Bartolena Giovanni *
BARTOLENA GIOVANNI
Livorno 1866 - 1942
Cresciuto con lo zio Cesare che lo avviò alla pittura, si trasferì ventenne a Firenze per studiare con G. Fattori; esordì all’Esposizione di Torino del 1892, nella sezione Arte Moderna, con due paesaggi della campagna livornese (Strada di collina presso Livorno e Pascolo in Campo al Melo, presso Livorno), mentre fra il 1893 e il 1894 e nel 1896 espose a Firenze altri paesaggi e studi di animali. Dopo il dissesto finanziario della famiglia, nel 1898 tentò la fortuna a Marsiglia, rientrando dopo qualche mese a Firenze. Nel 1915 Bartolena si recò a dipingere, ospite di P. Nomellini, a Fossa dell'Abate, in Versilia, e qualche anno più tardi si stabilì definitivamente presso il fratello Adolfo, a Livorno. Solo nel 1927 Bartolena ottenne i primi riconoscimenti, fra gli altri quello di C. Carrà e l’ammirazione di A. Tosi. La critica apprezzò nelle sue opere, soprattutto i paesaggi e le marine, il recupero del formato ridotto delle tavolette macchiaiole e la rein-terpretazione della “macchia”, che viene spogliata del suo valore tonale e assunta nella pura funzione materica di un linguaggio semplificato, quasi naif.
Bartolena Cesare *
BARTOLENA CESARE
Livorno 1830 - 1903
Zio del più noto Giovanni, fu allievo di E. Pollastrini all'Accademia di Belle Arti di Firenze, e nel 1848 partecipò come volontario alla prima guerra d'Indipendenza.
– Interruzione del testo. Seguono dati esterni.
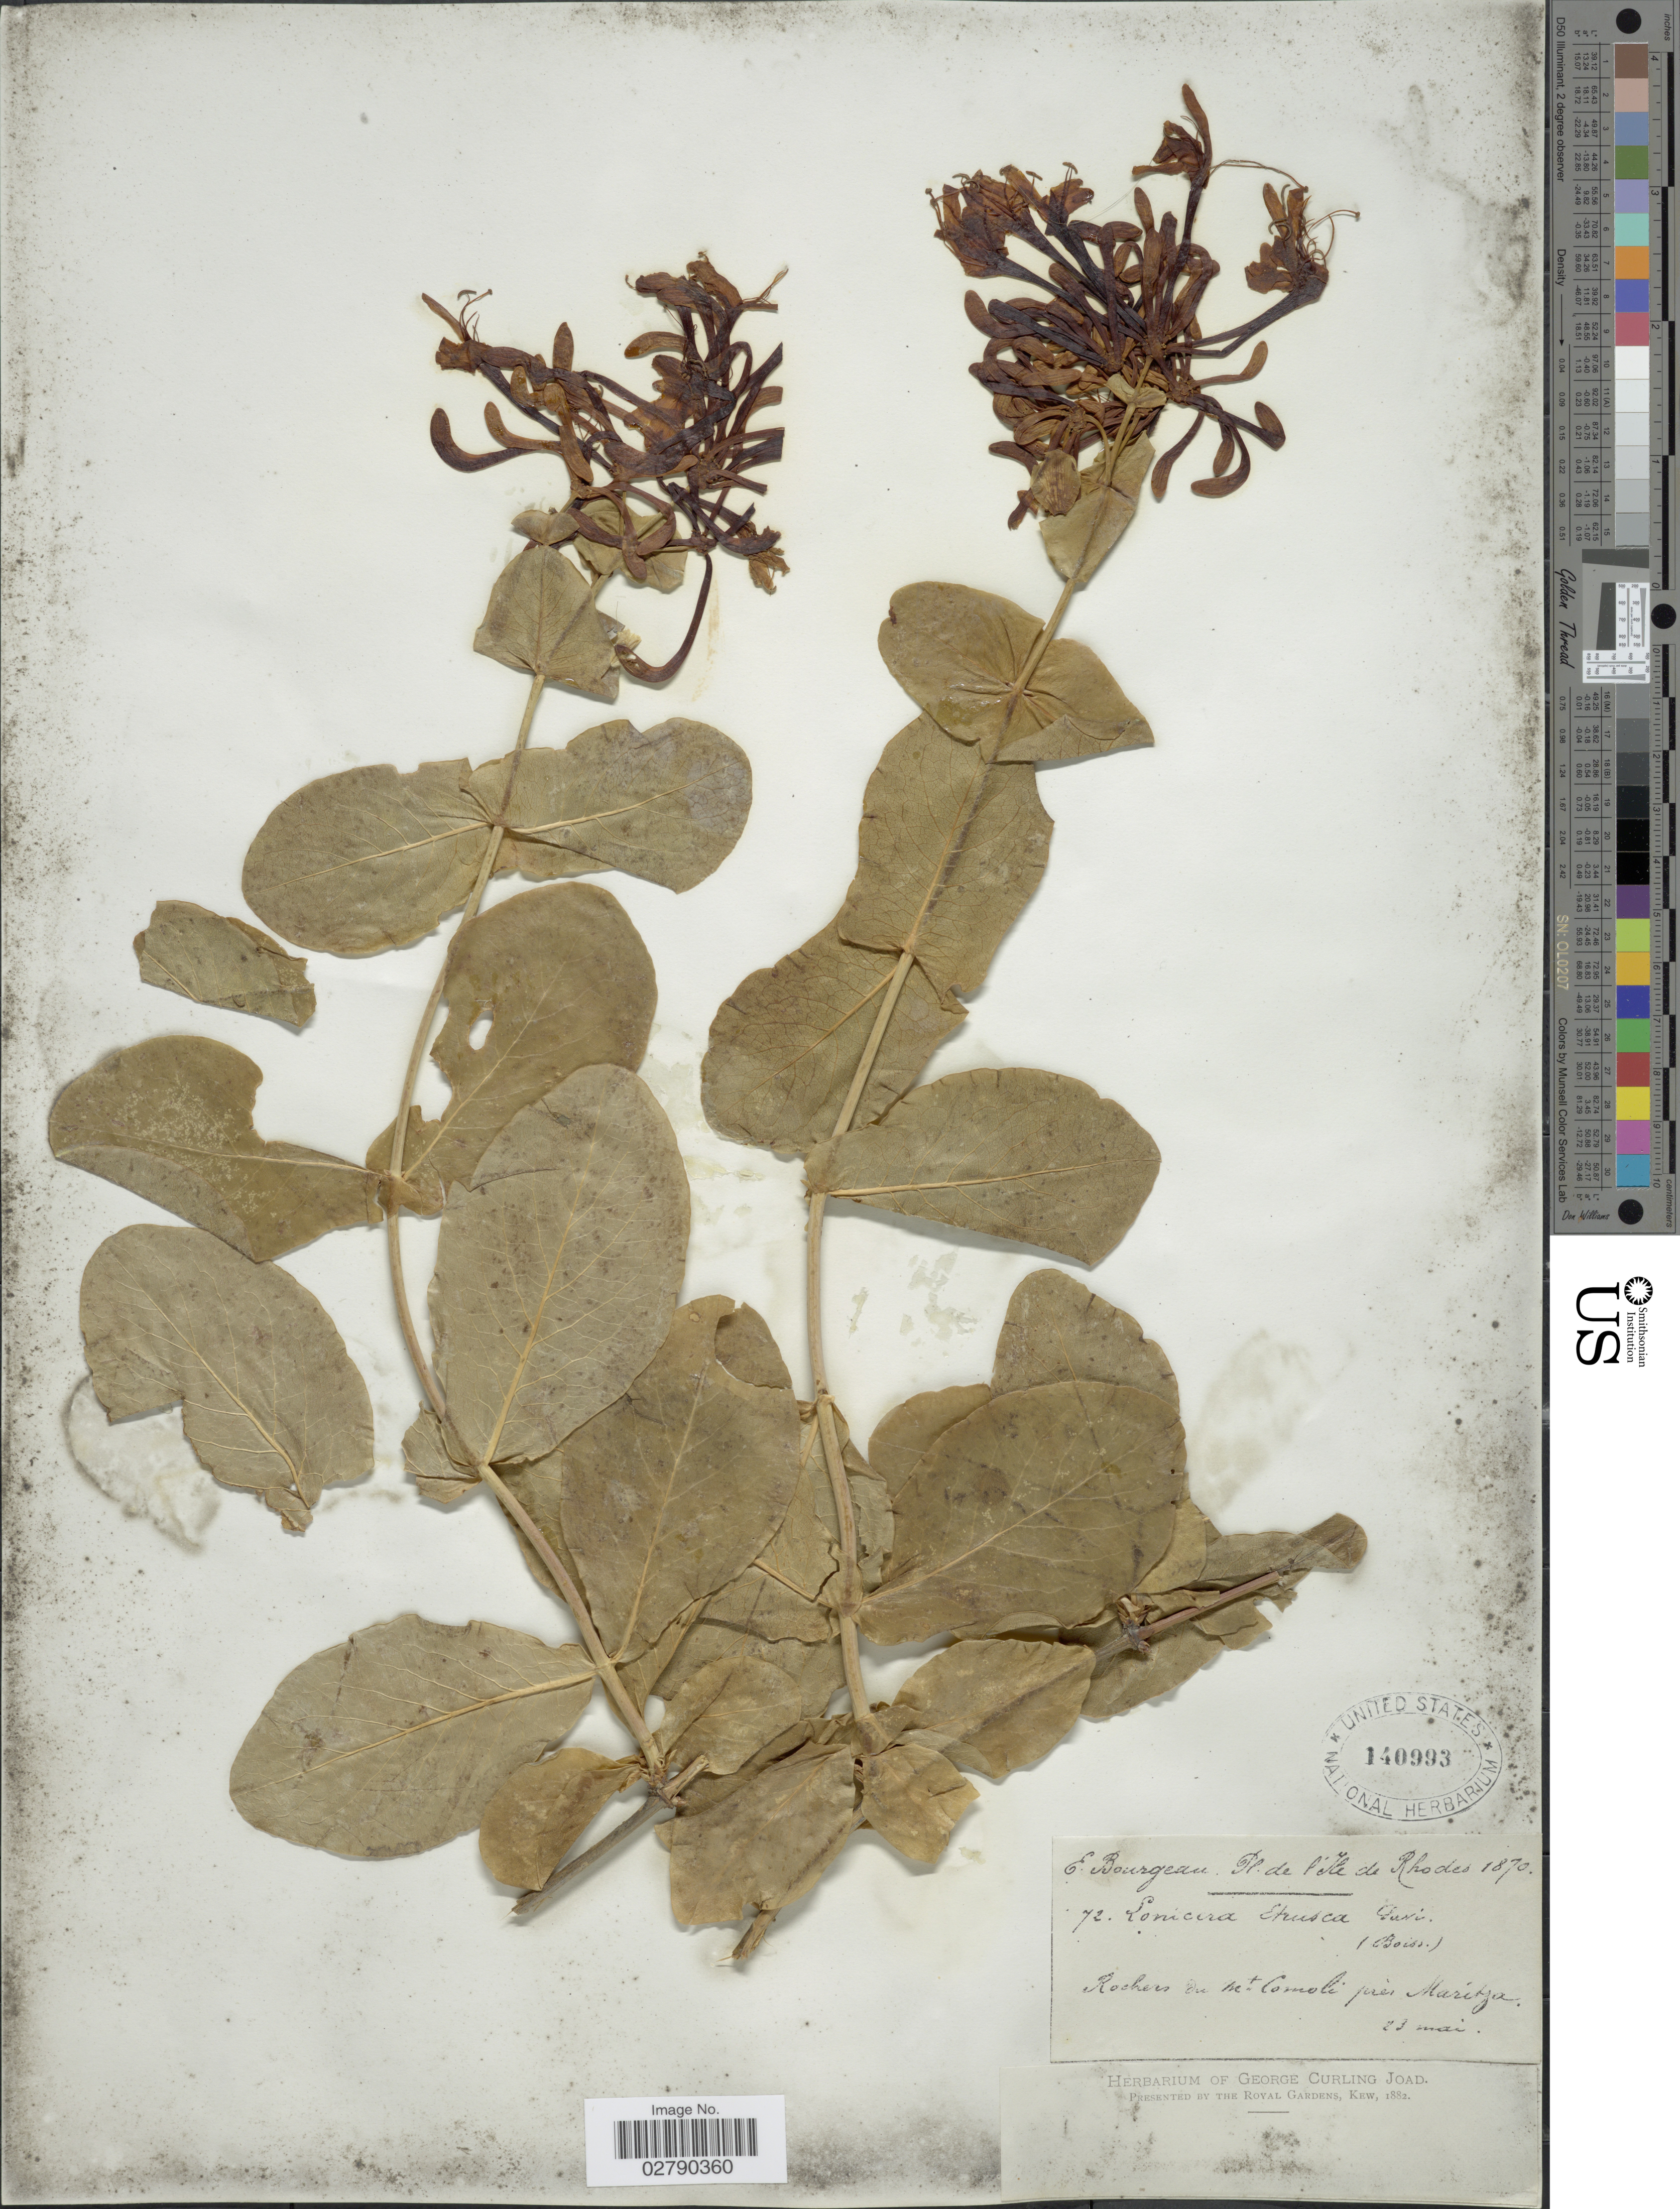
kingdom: Plantae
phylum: Tracheophyta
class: Magnoliopsida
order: Dipsacales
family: Caprifoliaceae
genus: Lonicera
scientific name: Lonicera etrusca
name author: Santi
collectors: E. Bourgeau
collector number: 72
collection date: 1870-05-23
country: Greece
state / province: South Aegean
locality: Ile de Rhodes. Rochers du Mt. Comoli près Maritza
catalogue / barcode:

Partecipe dei fermenti unitari del '59, trasse ispirazione soprattutto da soggetti militari, interpretati con una vena patetica, ma sempre sostenuti da una forma severa e da una luce ferma che esalta l’intonazione sui toni grigi della tavolozza. Nel 1860 ebbe un secondo premio al concorso Ricasoli e negli anni successivi prese parte alle principali esposizioni italiane. Frequentò il Caffè Michelangiolo e fu amico di G. Fattori, ma restò estraneo alla ricerca dei Macchiaioli, attento piuttosto alla piana documentazione della realtà, come nel suo dipinto più famoso: I volontari livornesi partono per la guerra liberatrice della Sicilia (presentato a Milano nel 1872, Livorno, Museo Civico Giovanni Fattori). S'interessò anche di fotografia e aprì uno studio di posa nella sua città.
Bartezago Luigi *
BARTEZAGO LUIGI
Milano 1820 - Colnago (Milano) 1905
Controversa è la dizione esatta del nome del pittore, che ha firmato una serie di vedute di Milano a volte come “Bartezaghi”, “Battezzati” o “Bartezago”. Disegnatore di costumi teatrali, litografo e fotografo, affiancò a queste attività quella di pittore, documentata dalla costante presenza, dal 1851 al 1894, alle esposizioni di Brera a Milano, nonché alle promotrici di Genova e Torino. L'interesse per la fotografia si accompagnò con la ricerca di una rappresentazione esatta, oggettiva, che l'artista conduceva nelle vedute e nelle prospettive, genere pittorico in cui, sulla scia di L. Bisi, raggiunse i suoi risultati migliori. Soggetti ricorrenti furono gli edifici monumentali milanesi (Veduta di S. Lorenzo in Milano, presa dalla Vetra, 1851; L'interno della chiesa di S. Alessandro in Milano, 1853) insieme a scorci pittoreschi di Venezia. Puntuale è anche la ricerca di effetti d'ambiente come in Veduta dell'Albergo di Bellagio, con effetto di notte (esposto a Milano nel 1851) o Veduta del Palazzo ducale di Venezia, con temporale, esposto a Genova nel 1862).
Bartezago Enrico *
BARTEZAGO ENRICO
Attivo a Milano fra il 1870 e il 1908
Citato anche come Battezzati o Bartesago, l'artista figura assiduo alle mostre braidensi (almeno dal 1870 al 1906) e presente ad altre manifestazioni italiane fino al 1908. Preferì il soggetto di genere (Il riposo, esposto a Milano nel 1870; Il Diavoletto di Cartesio, esposto a Milano nel 1876; I bimbi dei nostri villici, esposto a Milano nel 1887; Triste scoperta, presentato a Milano nel 1894), ma tentò anche il paesaggio, soprattutto quello della Valsesia, con vedute che ricorrono più frequenti negli ultimi anni del secolo (Fra i monti della Valsesia, esposto a Milano nel 1897; Torrente in Valsesia, esposto a Milano nel 1900).